Beneath the surface-level adulation, Cuomo’s critics on the left and right had, for months, blasted the governor for a decision to effectively force ill-equipped nursing homes to admit COVID-19-positive patients discharged from hospitals during the first, most severe months of the pandemic.
Cuomo’s refusal to share data about the scale of COVID-19-related deaths in those nursing homes with state lawmakers, and his decision to inoculate the homes from lawsuits related to their handling of patients during this period, only added to his skeptics’ suspicion.

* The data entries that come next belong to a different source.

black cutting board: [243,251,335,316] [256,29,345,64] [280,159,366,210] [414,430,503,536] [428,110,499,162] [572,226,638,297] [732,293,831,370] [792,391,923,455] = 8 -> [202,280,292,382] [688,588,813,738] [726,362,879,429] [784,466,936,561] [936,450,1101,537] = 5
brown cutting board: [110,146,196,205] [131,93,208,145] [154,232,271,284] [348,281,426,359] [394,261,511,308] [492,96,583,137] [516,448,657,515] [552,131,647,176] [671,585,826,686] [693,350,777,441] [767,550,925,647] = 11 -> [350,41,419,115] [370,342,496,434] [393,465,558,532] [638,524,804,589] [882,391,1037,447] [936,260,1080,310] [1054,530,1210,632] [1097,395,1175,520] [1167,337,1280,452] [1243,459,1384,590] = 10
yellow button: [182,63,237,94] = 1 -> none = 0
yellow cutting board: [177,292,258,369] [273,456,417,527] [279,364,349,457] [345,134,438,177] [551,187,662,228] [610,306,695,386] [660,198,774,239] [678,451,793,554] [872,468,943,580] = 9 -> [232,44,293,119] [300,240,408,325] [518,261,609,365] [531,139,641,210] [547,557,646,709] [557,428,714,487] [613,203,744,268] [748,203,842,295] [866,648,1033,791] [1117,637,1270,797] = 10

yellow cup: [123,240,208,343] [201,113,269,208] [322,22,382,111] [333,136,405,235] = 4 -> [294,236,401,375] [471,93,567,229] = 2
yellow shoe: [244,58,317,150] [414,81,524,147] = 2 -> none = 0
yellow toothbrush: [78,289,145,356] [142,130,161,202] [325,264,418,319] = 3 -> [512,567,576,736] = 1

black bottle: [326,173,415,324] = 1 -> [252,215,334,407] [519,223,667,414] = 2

Cuomo’s success at keeping local criticism out of national headlines came to an abrupt end in late January when James, the state attorney general, released a report about his management of the nursing home crisis. James, a former Cuomo ally, concluded that due in part to a refusal to count the deaths of nursing home residents who died of COVID-19 in hospitals among the official tallies of the coronavirus’s impact, the Cuomo administration had been reporting 50% fewer nursing home COVID-19 deaths in the state than there had actually been.
Two weeks later, someone leaked details of a conversation between senior Cuomo aide Melissa DeRosa and state lawmakers in which she admitted that Cuomo had postponed the release of comprehensive nursing home death data for fear that the Trump administration would take advantage of it politically.
Of course, other Democratic governors targeted by Trump did not respond by trying to concealing their states’ data.
And with Trump gone from office, Cuomo no longer had the Republican president as a foil. It was suddenly open season on the man whom news outlets had called “America’s governor.”